El perro de los Baskerville by Arthur Conan Doyle

El perro de los Baskerville by Arthur Conan Doyle

autor:Arthur Conan Doyle
La lengua: spa
Format: epub
editor: Nórdica Libros
publicado: 2013-04-07T16:00:00+00:00


El mayordomo nos miró con aire desvalido, y se retorció las manos como alguien que ha alcanzado el límite de la duda y del sufrimiento.

—No hacía nada malo, señor. Únicamente estaba delante de la ventana con una vela encendida.

—Y ¿por qué estaba usted delante de la ventana con una vela encendida?

—¡No me pregunte eso, sir Henry, no me lo pregunte! Le doy mi palabra de honor de que el secreto no me pertenece y no puedo revelarlo. Si solo me concerniera a mí, no trataría de ocultárselo.

De repente se me ocurrió una idea y cogí la vela del alfeizar donde la había dejado el mayordomo.

—Seguramente la utilizaba como señal —dije—. Veamos si recibimos respuesta.

Sostuve la vela tal y como él lo había hecho y escudriñe fijamente la oscuridad. Las nubes ocultaban la luna y solo se distinguía vagamente la oscura sombra de los árboles y la tonalidad más clara del páramo. Pero de pronto se me escapó un grito de júbilo, porque un puntito de luz amarilla había traspasado el oscuro velo y ahora seguía brillando con fijeza en el centro del rectángulo negro delimitado por la ventana.

—¡Allí está! —exclamé.

—No, señor, no... Esto no es nada, nada en absoluto —intervino el mayordomo—. Le aseguro que...

—¡Mueva la luz de un lado a otro de la ventana, Watson! —dijo el baronet—. ¿Lo ve? ¡Ahora la otra luz también se mueve! ¿Qué nos dice usted, Barrymore? ¿Sigue negando que se trata de una señal? ¡Hable de una vez, bribón! ¿Quién es su cómplice y qué fechoría están tramando?

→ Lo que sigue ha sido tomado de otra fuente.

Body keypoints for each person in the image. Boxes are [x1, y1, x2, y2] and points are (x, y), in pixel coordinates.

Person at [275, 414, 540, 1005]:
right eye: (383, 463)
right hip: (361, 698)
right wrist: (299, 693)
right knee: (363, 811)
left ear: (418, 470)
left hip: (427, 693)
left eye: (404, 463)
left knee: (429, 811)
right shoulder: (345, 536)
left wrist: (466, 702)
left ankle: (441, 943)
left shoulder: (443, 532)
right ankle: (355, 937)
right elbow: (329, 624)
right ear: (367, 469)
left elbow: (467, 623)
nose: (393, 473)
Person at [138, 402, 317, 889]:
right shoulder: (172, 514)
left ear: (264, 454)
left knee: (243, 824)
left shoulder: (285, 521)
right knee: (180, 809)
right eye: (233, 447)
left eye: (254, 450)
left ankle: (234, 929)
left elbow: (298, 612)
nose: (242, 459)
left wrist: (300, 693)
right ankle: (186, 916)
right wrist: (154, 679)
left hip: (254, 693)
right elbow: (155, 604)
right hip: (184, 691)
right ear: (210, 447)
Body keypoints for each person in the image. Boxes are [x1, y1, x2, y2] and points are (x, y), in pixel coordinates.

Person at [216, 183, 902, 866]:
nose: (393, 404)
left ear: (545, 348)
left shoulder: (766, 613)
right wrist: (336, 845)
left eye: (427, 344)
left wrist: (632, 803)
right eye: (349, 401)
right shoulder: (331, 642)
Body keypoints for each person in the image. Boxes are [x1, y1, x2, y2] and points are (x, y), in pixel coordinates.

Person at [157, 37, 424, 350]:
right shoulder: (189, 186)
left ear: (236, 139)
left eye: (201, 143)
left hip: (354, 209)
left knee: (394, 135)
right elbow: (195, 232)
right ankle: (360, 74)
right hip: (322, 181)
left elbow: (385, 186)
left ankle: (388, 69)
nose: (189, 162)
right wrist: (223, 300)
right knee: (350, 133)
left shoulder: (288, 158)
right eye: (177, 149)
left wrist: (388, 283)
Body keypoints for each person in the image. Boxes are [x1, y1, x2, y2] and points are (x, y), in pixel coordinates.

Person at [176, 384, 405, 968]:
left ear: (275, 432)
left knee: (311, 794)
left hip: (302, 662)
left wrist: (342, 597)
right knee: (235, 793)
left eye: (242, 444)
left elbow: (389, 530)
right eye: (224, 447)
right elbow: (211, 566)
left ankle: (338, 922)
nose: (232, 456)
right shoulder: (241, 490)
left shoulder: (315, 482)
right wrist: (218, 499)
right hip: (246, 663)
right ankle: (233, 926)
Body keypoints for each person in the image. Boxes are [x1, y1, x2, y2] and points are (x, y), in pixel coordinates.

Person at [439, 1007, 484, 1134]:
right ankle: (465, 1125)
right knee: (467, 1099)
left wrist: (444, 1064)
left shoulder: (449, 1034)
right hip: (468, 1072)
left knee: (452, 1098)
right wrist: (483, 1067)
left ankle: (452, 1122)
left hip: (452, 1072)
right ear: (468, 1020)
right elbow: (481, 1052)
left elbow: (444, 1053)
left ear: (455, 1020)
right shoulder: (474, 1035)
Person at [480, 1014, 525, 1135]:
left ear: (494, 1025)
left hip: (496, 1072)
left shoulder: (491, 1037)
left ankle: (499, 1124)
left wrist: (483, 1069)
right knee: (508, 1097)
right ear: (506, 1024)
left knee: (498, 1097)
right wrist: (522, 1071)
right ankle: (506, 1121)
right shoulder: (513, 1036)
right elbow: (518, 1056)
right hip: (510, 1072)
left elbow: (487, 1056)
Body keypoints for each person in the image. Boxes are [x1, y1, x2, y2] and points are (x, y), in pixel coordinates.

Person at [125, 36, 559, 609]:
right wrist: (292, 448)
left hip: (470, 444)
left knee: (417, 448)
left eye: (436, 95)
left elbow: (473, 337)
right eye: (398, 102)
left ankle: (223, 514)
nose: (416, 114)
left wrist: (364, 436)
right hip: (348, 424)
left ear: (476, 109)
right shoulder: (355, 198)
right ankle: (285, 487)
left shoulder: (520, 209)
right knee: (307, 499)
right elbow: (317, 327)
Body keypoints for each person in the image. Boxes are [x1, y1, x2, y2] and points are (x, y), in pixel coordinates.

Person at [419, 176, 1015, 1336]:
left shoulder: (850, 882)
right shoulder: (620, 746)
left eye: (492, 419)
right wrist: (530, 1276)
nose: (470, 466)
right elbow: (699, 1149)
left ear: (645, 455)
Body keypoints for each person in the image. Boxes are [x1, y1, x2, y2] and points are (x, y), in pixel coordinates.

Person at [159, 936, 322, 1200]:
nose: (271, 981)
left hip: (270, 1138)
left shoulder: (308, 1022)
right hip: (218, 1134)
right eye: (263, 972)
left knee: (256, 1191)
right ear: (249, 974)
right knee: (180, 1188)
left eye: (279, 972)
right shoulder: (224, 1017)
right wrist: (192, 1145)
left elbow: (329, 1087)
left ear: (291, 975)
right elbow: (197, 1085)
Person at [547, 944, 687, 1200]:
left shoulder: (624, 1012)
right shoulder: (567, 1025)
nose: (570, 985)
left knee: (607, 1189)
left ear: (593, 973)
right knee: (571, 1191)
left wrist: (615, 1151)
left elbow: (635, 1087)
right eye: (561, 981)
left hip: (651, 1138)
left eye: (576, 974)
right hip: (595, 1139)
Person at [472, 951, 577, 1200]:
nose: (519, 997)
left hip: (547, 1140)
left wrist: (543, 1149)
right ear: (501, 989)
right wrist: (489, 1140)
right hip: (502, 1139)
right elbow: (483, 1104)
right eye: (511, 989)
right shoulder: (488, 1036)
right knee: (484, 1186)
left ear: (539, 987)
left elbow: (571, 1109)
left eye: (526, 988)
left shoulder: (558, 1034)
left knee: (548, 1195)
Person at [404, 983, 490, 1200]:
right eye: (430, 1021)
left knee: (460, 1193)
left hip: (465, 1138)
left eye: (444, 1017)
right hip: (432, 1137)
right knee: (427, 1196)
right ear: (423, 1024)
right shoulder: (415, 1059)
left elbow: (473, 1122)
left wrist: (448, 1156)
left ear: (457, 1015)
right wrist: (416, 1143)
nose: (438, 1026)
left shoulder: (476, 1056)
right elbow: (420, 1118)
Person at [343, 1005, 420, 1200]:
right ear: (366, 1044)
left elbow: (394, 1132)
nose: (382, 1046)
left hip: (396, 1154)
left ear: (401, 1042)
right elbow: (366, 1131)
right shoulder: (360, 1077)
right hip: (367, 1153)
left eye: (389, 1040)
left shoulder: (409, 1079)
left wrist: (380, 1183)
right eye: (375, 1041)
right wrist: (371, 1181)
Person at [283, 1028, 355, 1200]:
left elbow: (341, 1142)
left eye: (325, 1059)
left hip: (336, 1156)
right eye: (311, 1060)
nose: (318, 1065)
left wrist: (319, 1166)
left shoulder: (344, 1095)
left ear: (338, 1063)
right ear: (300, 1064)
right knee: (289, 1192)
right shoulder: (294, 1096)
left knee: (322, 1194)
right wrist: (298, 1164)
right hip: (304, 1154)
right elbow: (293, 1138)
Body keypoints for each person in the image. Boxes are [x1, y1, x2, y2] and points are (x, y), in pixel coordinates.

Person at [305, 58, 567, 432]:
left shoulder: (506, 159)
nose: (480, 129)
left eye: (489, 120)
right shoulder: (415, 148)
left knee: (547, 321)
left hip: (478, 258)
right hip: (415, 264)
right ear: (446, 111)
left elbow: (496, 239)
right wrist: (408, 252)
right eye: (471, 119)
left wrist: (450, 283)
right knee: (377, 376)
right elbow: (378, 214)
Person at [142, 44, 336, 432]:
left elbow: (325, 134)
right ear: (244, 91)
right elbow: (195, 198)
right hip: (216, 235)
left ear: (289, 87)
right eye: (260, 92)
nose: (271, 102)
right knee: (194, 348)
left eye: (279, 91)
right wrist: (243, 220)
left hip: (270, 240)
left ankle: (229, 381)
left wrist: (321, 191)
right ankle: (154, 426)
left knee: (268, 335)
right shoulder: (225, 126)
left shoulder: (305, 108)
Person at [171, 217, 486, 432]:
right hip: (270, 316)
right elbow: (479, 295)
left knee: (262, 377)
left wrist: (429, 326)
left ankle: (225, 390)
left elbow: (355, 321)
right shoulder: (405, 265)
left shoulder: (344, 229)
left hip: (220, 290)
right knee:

La expresión de Barrymore se hizo desafiante.

—Esto es asunto mío y no de usted. No voy a decirle nada.

—Pues en tal caso queda usted despedido desde este mismo instante.

—Bien, señor. Si tiene que ser así, así será.

—Y se marcha usted deshonrado. ¡Vive Dios que le sobran razones para avergonzarse de sí mismo! Su familia ha vivido bajo este techo con la mía durante más de cien años y ahora me lo encuentro metido en una siniestra intriga contra mí.

—¡No, señor, no! ¡Contra usted no!

Era una voz de mujer. La señora Barrymore, más pálida y más asustada aún que su marido, se hallaba en el umbral. Su voluminosa figura, envuelta en una falda y en un chal, podía haber resultado cómica, a no ser por la intensidad de sentimientos que se veía en su rostro.

—Tenemos que marcharnos, Eliza. Esto es el fin. Ya puedes preparar nuestras cosas —dijo el mayordomo.

—¡John, John! ¿Voy a ser yo la causa de tu ruina? Es culpa mía, solo mía, sir Henry. Él lo ha hecho todo por mí y porque yo se lo he pedido.

—¡Hable, pues! ¿Qué significa esto?

—Mi desdichado hermano se está muriendo de hambre en el páramo. No podemos dejarlo perecer a las puertas de nuestra propia casa. La luz es la señal para avisarle de que tiene comida preparada, y él, con su luz, nos indica el lugar donde hemos de llevársela.

—Entonces su hermano es...

—El presidiario fugado, señor. Selden, el asesino.

—Así es, señor —intervino Barrymore—. Como le he dicho, el secreto no era mío y no se lo podía revelar.